For some time now I have been following the progress of a mono application called iFolder. Mono is an open source implementation of Microsoft's .NET and there are some interesting tools for it, although (and I consider myself pretty worthy at Linux at this point), unless a tool happens to be packaged for Linux already, I always find that Mono applications are way, wayyyy to hard to build from source on Linux (it never just works), it's like Java in the days of blackdown, only far worse! Mono clearly has a way to go still, I am sure it will get there, but where is the simple distribution that the CLR should enable? I thought that the idea was you should just be able to download one of the .exe files and run it!
Anyway, I did find a packaged version of the iFolder client for Ubuntu Linux, and installed it and it worked. However there is no AMD 64 version, and no packaged iFolder server - and as far as I could see there is no online provider of iFolder hosting right now. I abandoned the attempt as I have a number of times before.
However, I got determined about finding some way of getting an online drive that is Linux friendly. I looked at GMailFS and as best as I can tell, it too is broken right now as well (I got authentication, and the mount was reported as working, but I was denied permission, even as root, to access the gmail drive). I have to say I had my reservations about putting important data into something like this where a simple API change by google could render my data unrecoverable.
Then I hit upon AMD Live Data Vault after a bit of searching, and I have finally found a really good solution to the issue of an online drive for Linux. The free version offers 25 gigs of storage, and a maximum file upload size of 25 Megs. There are limits to how much you can download each month, so it's not really a good transfer medium, but for off-site backups this rules.

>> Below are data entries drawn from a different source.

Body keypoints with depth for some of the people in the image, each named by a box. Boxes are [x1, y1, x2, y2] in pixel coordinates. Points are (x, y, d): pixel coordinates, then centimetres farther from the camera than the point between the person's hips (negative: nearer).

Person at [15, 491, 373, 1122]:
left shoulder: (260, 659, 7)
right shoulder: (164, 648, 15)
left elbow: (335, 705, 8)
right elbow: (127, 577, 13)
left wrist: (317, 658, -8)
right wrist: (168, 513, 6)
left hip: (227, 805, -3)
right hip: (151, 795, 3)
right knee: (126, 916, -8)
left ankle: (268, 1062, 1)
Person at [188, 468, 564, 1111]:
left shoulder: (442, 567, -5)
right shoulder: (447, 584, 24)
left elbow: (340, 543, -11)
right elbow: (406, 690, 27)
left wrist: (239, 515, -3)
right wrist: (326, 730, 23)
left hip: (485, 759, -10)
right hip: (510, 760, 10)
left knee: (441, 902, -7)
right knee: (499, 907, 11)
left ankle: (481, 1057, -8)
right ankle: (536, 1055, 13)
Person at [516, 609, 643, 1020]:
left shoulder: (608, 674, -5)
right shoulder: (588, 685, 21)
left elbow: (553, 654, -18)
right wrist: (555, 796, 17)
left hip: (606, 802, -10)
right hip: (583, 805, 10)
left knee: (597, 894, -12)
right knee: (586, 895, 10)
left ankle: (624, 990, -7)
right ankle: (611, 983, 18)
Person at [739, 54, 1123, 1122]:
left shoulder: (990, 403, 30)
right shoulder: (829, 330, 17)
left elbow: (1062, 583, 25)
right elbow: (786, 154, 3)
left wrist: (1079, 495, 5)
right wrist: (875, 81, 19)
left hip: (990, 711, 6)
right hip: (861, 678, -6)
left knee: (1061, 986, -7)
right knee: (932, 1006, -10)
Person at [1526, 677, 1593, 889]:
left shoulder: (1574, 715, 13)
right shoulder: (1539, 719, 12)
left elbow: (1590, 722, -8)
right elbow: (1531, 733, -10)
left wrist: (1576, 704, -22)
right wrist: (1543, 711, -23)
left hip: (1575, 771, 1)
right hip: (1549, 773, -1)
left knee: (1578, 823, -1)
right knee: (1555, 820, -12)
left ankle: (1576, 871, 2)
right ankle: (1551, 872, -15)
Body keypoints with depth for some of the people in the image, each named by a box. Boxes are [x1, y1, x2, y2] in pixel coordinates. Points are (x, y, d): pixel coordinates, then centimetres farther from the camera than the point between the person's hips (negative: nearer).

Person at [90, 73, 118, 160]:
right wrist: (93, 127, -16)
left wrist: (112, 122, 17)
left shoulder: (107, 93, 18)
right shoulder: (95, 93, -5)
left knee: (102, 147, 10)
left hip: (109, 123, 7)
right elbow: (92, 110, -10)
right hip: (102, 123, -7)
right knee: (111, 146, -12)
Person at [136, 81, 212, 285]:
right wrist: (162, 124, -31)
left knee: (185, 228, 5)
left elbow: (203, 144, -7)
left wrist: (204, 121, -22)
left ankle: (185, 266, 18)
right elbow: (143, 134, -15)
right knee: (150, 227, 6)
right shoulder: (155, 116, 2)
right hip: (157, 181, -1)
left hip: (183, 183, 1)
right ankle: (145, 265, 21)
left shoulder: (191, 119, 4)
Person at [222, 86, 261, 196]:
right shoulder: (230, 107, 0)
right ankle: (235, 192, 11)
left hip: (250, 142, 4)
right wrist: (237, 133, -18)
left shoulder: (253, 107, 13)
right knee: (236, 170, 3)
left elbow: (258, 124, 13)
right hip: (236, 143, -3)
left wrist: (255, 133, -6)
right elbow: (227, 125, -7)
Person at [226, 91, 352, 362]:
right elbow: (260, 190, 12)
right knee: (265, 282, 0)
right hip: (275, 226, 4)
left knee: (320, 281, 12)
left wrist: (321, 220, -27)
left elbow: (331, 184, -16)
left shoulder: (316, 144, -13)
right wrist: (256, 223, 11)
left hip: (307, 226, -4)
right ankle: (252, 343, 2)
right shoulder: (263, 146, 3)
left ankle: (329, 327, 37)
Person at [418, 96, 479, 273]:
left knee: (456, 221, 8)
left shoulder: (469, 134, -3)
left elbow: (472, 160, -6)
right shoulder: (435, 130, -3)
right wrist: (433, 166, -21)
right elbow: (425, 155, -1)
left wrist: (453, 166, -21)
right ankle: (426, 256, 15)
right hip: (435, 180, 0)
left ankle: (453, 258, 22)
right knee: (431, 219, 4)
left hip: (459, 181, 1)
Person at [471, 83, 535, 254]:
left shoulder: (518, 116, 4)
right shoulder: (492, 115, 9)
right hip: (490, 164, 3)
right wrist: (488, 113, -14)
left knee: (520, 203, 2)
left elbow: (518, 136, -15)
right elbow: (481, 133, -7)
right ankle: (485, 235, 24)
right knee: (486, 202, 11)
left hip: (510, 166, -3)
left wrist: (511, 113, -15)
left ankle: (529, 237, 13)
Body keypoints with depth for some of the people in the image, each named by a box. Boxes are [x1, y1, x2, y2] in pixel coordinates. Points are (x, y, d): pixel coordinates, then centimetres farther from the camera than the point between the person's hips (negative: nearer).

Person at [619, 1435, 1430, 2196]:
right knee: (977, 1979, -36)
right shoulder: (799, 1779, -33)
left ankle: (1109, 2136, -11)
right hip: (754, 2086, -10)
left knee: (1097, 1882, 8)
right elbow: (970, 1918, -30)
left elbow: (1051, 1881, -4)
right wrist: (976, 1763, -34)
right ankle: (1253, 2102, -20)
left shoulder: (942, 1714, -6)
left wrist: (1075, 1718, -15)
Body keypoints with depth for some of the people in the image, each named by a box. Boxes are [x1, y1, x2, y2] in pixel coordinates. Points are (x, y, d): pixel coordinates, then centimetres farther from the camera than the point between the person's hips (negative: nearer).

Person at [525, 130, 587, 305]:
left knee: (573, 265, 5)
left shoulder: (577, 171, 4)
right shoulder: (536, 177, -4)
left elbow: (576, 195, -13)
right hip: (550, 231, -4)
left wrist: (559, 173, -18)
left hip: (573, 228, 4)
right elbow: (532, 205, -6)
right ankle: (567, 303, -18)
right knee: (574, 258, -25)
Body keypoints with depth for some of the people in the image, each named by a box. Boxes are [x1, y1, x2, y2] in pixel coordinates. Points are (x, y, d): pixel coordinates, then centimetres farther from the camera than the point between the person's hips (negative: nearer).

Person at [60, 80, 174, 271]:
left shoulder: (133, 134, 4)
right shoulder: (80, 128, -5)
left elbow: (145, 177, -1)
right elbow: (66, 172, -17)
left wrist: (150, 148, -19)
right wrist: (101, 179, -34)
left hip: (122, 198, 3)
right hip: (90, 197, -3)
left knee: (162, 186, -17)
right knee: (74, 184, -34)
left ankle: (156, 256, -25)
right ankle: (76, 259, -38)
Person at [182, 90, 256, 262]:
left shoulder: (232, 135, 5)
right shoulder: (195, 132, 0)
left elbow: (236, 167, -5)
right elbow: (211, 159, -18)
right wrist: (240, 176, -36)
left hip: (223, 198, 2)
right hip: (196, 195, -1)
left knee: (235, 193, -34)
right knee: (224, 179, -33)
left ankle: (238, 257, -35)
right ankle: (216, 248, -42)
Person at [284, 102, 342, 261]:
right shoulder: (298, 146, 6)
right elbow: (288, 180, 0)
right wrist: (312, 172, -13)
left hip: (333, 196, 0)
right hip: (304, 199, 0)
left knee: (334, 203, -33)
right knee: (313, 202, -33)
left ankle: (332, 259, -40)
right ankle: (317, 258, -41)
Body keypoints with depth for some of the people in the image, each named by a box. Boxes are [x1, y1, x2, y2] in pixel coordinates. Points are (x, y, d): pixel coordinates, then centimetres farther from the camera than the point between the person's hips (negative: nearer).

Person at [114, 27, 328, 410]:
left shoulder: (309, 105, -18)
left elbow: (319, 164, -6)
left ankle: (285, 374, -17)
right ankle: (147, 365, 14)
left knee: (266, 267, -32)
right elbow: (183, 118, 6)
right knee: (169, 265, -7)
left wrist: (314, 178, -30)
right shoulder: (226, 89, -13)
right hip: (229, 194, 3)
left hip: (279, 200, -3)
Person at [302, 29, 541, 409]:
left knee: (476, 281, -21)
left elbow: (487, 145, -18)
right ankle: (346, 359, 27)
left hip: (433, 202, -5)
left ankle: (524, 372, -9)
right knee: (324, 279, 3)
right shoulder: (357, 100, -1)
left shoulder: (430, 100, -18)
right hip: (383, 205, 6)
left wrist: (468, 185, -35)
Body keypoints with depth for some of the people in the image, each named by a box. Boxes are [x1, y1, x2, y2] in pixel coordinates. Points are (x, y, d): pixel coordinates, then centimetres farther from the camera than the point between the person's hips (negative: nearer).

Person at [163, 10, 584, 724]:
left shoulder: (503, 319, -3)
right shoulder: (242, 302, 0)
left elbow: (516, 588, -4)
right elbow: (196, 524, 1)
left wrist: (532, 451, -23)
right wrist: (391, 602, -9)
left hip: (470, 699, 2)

Security features seem a bit lacking, but you can easily just encrypt your files before you put them up there - I use OpenSSL for this:
openssl enc -aes-256-cbc -salt -in
and to decrypt
openssl enc -d -aes-256-cbc -in
These will ask you for a password when they run - choose one for encryption and remember it cos otherwise you won't be able to decrypt
Between that and the archiving tools built into ubuntu I feel safe storing even very sensitive files on the online drive, and it's great to have the peace of mind of an online backup.
They sell accounts too, with more storage and download capability, but 25 gigs is ample for me for now.